The room was packed in anticipation of good debate. But from the start of the Conservative conference fringe event on immigration there was an air of unpleasant hostility from a group of older people – as I suggested the Tory party needed to adapt to the modern world, adopt a more rational approach to migration and reach out to younger voters and those from ethnic minorities.

One white-haired man yelled that I was a prat when I praised the global success of British universities. Another elderly woman called me stupid. A third person said I was pathetic. Afterwards, an activist told me of a friend who had bumped into a woman in a burka, then been abused. She asked what could be done about “them”, referring to fellow British citizens her party should be aiming to win over.

Perhaps I was too confrontational over their prejudices, pointing out the hypocrisy of Britons who feel they have a God-given right to move anywhere on the planet but demand the drawbridge be pulled up over the channel. My fellow speakers, Andrew Green of Migration Watch and a thoughtful Liam Fox, proved more to the taste of these particular Tories – although others quietly urged me afterwards to keep fighting for progressive values.

The event underlined the strange mood in both Birmingham and British politics. Last week Labour, heading towards a hesitant return to power with the support of just over a third of voters, seemed subdued under a leader whose bungled speech underlined concerns over his abilities. This week the Tories seem similarly downbeat, despite the growing strength of the economy, and having seen their set-piece rocked by defections and an old-fashioned sex scandal.

At the root of this unease lies the Ukip insurgency, with the party gaining members and MPs with its cheapjack appeal to older, white, working class people perplexed by rapid social change and pessimistic over their future. A former City banker and lawyer is the latest Tory turncoat  posing as their champion – and Downing Street fears a third defection this week to devastate coverage of David Cameron’s speech. “Too many of the nutters aren’t returning our calls,” one insider said gloomily.
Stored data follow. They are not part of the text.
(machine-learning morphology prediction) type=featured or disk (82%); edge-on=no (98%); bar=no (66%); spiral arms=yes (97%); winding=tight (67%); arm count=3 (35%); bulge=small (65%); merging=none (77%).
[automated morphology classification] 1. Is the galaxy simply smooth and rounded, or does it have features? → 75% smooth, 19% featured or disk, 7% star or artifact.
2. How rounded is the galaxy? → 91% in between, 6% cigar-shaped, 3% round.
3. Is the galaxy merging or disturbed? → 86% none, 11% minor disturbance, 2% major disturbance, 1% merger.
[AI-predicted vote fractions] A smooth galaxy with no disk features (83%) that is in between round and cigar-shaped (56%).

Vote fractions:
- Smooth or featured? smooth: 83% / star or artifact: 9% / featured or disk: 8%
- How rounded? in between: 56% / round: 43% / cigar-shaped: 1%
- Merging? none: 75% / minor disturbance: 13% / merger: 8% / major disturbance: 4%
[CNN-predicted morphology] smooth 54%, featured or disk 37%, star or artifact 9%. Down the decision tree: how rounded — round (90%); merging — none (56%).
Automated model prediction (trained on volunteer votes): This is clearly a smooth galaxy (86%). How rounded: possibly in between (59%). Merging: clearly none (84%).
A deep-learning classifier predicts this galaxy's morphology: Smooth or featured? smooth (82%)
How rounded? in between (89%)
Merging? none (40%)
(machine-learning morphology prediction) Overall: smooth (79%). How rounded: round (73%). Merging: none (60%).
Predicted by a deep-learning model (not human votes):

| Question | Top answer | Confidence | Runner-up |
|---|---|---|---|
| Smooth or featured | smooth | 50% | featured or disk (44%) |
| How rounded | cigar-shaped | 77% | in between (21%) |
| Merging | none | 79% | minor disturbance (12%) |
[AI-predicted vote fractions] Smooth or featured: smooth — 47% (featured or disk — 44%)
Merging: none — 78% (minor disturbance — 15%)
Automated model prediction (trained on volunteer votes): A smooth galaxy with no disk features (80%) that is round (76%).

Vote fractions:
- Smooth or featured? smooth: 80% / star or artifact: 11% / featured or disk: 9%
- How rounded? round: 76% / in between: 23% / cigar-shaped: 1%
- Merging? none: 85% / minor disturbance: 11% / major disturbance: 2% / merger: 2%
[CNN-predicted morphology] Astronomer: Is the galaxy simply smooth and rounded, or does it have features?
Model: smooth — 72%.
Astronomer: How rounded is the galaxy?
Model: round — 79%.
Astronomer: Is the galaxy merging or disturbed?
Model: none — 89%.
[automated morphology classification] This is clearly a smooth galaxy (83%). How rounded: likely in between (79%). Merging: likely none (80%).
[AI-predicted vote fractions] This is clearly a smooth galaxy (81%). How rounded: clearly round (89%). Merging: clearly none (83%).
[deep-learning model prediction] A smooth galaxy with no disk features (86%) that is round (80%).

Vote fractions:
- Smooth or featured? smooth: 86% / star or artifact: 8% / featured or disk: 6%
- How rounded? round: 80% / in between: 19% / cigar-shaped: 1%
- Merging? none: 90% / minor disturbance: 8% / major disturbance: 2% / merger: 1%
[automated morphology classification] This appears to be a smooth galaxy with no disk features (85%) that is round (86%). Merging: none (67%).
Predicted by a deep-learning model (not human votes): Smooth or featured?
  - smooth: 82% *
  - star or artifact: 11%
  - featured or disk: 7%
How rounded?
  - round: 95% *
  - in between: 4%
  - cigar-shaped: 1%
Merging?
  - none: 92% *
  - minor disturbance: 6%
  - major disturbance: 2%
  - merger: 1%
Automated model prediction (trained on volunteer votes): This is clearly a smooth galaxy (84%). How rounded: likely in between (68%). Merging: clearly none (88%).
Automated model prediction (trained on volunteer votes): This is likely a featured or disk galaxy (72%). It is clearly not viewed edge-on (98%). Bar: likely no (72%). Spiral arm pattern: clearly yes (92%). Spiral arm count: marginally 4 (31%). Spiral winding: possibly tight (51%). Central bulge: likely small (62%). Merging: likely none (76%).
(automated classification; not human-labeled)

Cameron gets little credit for the tough task of governing through challenging economic and global times while holding together his fractious coalition. It is essentially a three-party coalition between the majority mainstream Conservatives, the hard right obsessed over Europe and immigration and the floundering Liberal Democrats. There have been some good reforms – schools, gay marriage, planning and pensions – alongside economic success. For all the furore over migrants, the humdrum issue of pensions is far higher up the list of voters’ personal concerns.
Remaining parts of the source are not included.